Deretan poster memampangkan legenda kopi di Tanah Jawa. Foto-foto kuno berwarna sephia menguatkan narasi yang terkadang tak seindah citra yang ditampakkan.

Seperti poster yang menampilkan foto perempuan muda berkebaya berdiri di samping pohon kopi. Tangan kanannya menyibakkan ranting pohon, menampakkan biji kopi yang ranum berkilat-kilat. Narasi di sebelah foto bercerita tentang larisnya kopi dari Pulau Jawa di pasar dunia, sampai-sampai banyak produsen kopi yang curang, mengaku-aku produknya sebagai java coffee.

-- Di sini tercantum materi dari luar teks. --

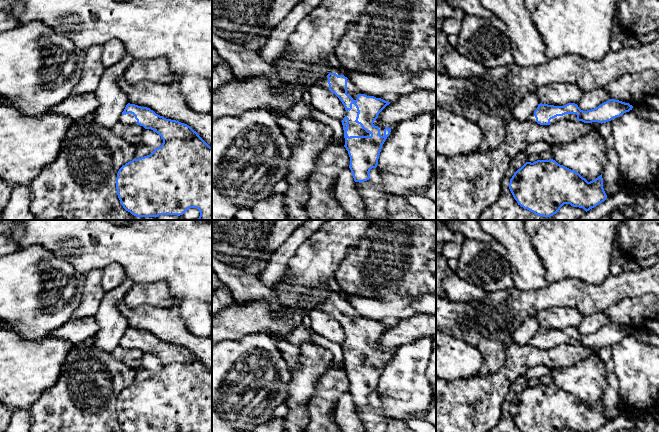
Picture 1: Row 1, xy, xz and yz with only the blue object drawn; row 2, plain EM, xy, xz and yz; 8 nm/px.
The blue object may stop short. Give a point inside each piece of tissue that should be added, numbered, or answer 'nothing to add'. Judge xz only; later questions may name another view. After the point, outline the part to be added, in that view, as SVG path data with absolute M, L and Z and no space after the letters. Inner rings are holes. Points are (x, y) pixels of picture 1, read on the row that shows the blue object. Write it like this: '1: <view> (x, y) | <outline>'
1: xz (354, 129) | M352 104L352 109L350 111L346 111L346 116L349 118L348 136L371 136L371 134L367 133L360 124L355 122L357 113L358 111L354 104Z

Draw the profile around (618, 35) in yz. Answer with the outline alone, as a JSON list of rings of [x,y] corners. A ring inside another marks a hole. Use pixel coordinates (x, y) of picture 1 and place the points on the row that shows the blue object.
[[[615,26],[612,31],[610,51],[617,52],[623,48],[623,39],[626,34],[621,30],[620,27]]]

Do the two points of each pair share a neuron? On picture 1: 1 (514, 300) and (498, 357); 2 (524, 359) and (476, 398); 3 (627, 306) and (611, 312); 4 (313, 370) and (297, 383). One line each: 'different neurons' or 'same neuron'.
1: same neuron
2: same neuron
3: same neuron
4: same neuron

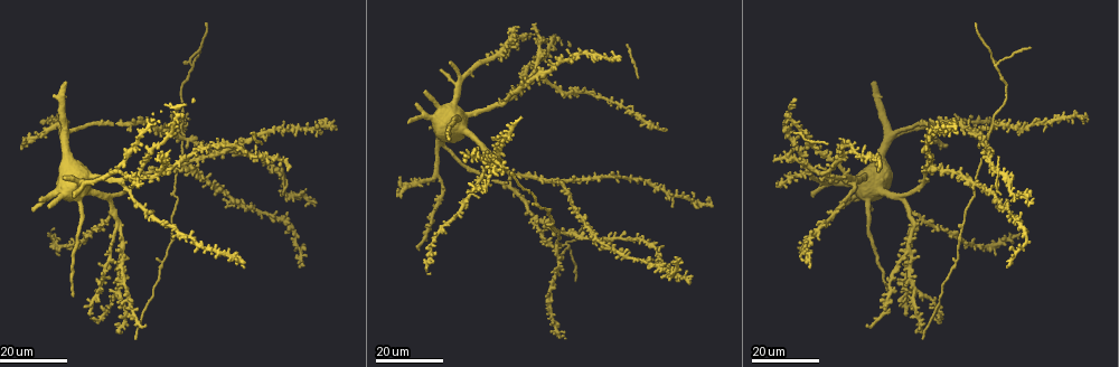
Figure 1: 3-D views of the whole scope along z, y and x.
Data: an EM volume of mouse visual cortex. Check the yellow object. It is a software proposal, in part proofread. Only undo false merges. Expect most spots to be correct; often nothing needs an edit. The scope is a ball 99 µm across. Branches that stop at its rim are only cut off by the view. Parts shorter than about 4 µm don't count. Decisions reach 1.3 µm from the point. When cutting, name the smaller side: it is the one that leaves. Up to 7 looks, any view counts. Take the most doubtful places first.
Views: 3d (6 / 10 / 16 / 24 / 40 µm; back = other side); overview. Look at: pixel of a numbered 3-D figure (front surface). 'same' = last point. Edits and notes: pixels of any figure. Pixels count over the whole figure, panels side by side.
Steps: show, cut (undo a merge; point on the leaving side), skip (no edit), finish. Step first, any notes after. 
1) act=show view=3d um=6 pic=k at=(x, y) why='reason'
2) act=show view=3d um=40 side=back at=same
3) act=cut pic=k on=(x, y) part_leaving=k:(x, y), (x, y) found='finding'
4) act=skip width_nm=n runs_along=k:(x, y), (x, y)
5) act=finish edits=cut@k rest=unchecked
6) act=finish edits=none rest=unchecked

Berawal dari serangan jamur karat daun (Hemileia vastatrix) yang menghancurkan perkebunan kopi di Pulau Jawa pada awal abad ke-20 membuat produk java coffee sempat menghilang di pasar kopi dunia. Kopi-kopi lain pun ramai-ramai mengklaim sebagai java coffee, membuat kacau pasar kopi terbesar di dunia, Amerika.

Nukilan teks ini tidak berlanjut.